Dyer decides that “There was something very American about this ability to dwell constantly in the realm of the improvable superlative.” He's keen on this Americanism, too. His destination “had to be American,” not merely because the British Navy no longer has any aircraft-carriers, but also “to escape the audible symptoms of the top-to-bottom, toff-to-prole hierarchy that is so clearly manifest in the British military.” (There's a trace here of that “lambasting of England and Englishness,” that Dyer has elsewhere called “a sure sign of Englishness.”) Later, during a huge “steaks for troops” party on deck, he meets a man named “Clinton Stonewall III, from Birmingham, Alabama.” “Was it possible,” asks Dyer, “to cram more history into a name and a one-line answer?”

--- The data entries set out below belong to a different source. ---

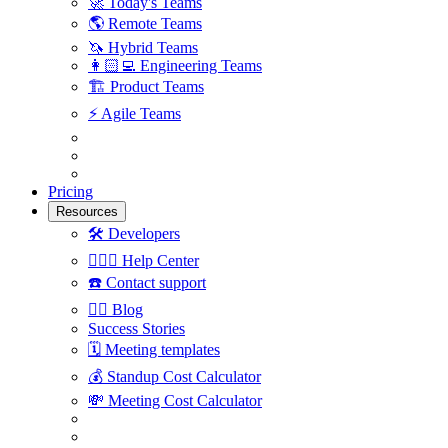
🚀
Today's Teams
🌎
Remote Teams
🦄
Hybrid Teams
👩🏻‍💻
Engineering Teams
🏗
Product Teams
⚡️
Agile Teams
Pricing
Resources
🛠
Developers
🙋🏼‍♀️
Help Center
☎️
Contact support
✍🏼
Blog
Success Stories
🗓
Meeting templates
💰
Standup Cost Calculator
💸
Meeting Cost Calculator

This floating Americana also recalls Dyer's celebrated study of photography, The Ongoing Moment, which explored the work of Walker Evans, Diane Arbus and others. Doing away with linear chronology and structured instead around recurrent photographic motifs—barber shops, gas stations, the endless freeway—that book conjured the hypnotic atmospherics of the cross-continental road trip, a disorientating dream-time also found in his second novel The Search, and in the “zone” of Andrei Tarkovky's film Stalker (subject of Dyer's previous book, Zona).On the boat, such a sensation doesn't have to be cultivated so much as warded off: it's the same sense of inertia implicit in the Captain's broadcasts. Watching the sun rise and set every day out on the “fantail,” Dyer's favourite spot, “it was easy to fall into a cognitive trance,” such reverie easily precipitating “a kind of mental seasickness whereby the clarity and fixity of the carrier's unquestioned purpose gave rise to feelings—and questions—of purposelessness.”

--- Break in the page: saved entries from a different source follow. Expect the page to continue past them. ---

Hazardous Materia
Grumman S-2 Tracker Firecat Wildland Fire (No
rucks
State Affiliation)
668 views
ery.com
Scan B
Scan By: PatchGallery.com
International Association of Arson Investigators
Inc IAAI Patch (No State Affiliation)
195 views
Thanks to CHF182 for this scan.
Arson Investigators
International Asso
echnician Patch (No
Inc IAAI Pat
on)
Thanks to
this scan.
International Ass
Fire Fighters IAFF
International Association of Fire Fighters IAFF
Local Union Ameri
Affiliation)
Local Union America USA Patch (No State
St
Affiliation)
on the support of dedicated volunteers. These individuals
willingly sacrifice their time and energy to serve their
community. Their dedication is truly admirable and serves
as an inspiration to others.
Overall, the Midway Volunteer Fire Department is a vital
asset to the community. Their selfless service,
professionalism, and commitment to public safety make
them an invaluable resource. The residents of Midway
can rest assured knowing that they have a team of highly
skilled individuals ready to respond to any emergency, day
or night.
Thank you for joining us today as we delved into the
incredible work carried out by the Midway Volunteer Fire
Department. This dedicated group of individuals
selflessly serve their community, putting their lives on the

Here is the inherent problem of the literary and cinematic boat: when it isn't a crisis, it's an interlude. This presents a challenge for the peacetime writer, as Dyer himself is aware. It doesn't help that his ideas of hanging around the on-board bars, “getting stories from loose-tongued sailors like an old-fashioned Fleet Street hack” were a misapprehension: the ship is an alcohol-free zone, and the “cognitive trance” of the fantail is the only stupor one can fall into (legally, at least). But dramatising the writer's job of chiselling out a narrative is a regular feature of Dyer's work. In this instance, it's played out through the rapport that he establishes with the ship's cast of characters, giving shape to his sojourn and generating a winning spirit of conviviality along the way. Tanned, toned and ammo-belted, they're like “the fulfilment of some kind of fantasy—not a sexual one, more like a fantasy of evolution itself.” Chaperoned by the erstwhile Ensign Paul Newell, Dyer gradually discerns “A sense of purpose and order—even, I am tempted to say—of narrative, … emerging, unbidden, from my time on the carrier.”

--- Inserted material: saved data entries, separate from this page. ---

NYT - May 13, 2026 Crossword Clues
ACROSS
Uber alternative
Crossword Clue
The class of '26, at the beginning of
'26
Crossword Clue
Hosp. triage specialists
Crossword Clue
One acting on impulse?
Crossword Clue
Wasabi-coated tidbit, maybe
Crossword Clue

One peculiarity of this book is how little Dyer has to say on the accompanying photographs by Steele-Perkins, beyond offhand references to “the snapper.” We might have expected a closer engagement, especially given his enduring interest in photography and photographic analogy—from his first novel The Colour of Memory, “an album of snaps,” onwards. The nearest thing in Another Great Day at Sea is a description of himself as “a tourist” accumulating “a collection of camera-less holiday snaps.” When his verbal snapshots are combined with Steele Perkins's pictures, the result is terrific. Capturing the colossal scale of their subject in human terms, the carrier is revealed as a space brimming with interest and life, battleship-grey from the outside, but full of colour within.